It uses disaggregated serving to separate the processing and generation phases of large language models (LLMs) on different GPUs, which allows each phase to be optimized independently for its specific needs and ensures maximum GPU resource utilization, the chipmaker explained.
The efficiency gain is made possible as Dynamo has the ability to map the knowledge that inference systems hold in memory from serving prior requests — known as KV cache — across potentially thousands of GPUs.

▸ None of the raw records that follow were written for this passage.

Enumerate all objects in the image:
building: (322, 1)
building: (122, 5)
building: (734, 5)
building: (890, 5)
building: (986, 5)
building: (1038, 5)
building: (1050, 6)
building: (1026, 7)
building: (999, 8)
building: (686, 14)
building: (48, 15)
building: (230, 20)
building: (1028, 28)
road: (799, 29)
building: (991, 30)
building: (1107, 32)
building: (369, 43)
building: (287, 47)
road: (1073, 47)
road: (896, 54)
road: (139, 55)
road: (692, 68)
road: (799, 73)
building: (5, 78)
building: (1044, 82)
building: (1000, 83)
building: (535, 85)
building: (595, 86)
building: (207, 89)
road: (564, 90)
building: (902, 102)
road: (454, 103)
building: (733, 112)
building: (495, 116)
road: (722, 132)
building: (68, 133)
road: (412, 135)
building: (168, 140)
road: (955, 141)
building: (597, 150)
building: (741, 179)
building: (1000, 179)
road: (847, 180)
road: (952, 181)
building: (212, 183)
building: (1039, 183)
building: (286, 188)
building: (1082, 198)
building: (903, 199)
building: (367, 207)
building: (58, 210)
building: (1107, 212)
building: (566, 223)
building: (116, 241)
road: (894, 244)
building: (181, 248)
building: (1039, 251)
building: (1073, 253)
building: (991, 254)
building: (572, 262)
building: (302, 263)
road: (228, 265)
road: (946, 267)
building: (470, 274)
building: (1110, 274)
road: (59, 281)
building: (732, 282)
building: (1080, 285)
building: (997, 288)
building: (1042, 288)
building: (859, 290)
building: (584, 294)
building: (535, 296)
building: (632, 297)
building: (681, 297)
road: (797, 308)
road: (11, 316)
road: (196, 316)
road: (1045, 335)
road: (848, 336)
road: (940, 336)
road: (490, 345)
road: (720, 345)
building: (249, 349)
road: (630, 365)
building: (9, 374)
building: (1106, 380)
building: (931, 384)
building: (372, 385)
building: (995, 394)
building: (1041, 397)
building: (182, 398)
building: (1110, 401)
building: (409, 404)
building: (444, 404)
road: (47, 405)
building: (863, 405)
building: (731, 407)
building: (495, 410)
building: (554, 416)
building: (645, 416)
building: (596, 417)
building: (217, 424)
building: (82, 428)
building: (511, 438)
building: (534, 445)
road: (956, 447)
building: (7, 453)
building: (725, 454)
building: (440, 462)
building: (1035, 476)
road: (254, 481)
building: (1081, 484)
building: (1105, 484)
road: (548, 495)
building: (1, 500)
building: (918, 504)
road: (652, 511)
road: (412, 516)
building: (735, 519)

It then routes new inference requests to the GPUs that have the best knowledge match, avoiding costly re-computations and freeing up GPUs to respond to new incoming requests, the chipmaker explained.
Dynamo upgrades make it better than vLLM and SG Lang
Dynamo includes four upgrades over its predecessor that may help it reduce inference serving costs, including a GPU Planner, a Smart Router, a low latency Communication Library, and a Memory Manager.
While the GPU Planner gives enterprises the ability to use Dynamo to add, remove, and reallocate GPUs in response to fluctuating request volumes and types to avoid over and under-provisioning of GPUs, the low latency Communication Library enables GPU-to-GPU communication and faster data transfer.
The Smart Router upgrade, on the other hand, will allow enterprises to use Dynamo to pinpoint specific GPUs in large clusters that can minimize response computations and route queries, Nvidia said.